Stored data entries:
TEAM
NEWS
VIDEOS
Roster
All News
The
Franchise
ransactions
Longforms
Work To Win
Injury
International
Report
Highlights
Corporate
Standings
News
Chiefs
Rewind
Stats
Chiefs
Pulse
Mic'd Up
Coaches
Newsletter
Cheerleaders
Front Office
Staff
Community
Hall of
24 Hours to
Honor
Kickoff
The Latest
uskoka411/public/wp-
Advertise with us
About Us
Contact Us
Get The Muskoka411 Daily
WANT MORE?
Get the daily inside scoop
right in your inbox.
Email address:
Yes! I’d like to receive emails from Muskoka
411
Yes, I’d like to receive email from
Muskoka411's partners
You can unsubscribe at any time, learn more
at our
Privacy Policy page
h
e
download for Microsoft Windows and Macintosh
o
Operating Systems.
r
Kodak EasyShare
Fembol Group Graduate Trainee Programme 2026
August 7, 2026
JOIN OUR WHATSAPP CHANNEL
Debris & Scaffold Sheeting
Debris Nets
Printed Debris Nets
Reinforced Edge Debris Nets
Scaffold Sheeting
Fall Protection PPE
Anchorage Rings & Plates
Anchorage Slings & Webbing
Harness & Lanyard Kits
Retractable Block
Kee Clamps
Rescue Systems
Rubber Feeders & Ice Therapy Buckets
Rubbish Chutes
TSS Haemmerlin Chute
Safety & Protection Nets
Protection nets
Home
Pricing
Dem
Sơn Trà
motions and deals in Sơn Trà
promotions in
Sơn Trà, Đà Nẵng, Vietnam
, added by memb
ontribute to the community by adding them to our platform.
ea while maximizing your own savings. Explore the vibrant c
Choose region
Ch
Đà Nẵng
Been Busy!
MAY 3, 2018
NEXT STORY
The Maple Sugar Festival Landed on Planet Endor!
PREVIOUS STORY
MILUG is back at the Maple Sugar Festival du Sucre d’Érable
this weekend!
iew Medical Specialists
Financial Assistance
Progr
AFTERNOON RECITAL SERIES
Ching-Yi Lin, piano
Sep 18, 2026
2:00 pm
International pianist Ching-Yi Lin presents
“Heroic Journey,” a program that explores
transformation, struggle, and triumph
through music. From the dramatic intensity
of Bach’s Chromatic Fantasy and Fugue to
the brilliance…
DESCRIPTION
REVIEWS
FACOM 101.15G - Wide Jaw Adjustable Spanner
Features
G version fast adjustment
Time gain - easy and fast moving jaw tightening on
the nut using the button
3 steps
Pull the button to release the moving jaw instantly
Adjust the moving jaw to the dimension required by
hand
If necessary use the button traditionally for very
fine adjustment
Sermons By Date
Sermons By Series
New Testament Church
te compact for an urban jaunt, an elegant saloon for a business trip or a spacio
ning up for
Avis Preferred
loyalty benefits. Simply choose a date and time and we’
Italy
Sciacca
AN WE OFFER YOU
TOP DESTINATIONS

• What you should do:
Using the entries above, work out the number of lines containing the string "Anchorage", and supply only that number.

• Result below:
2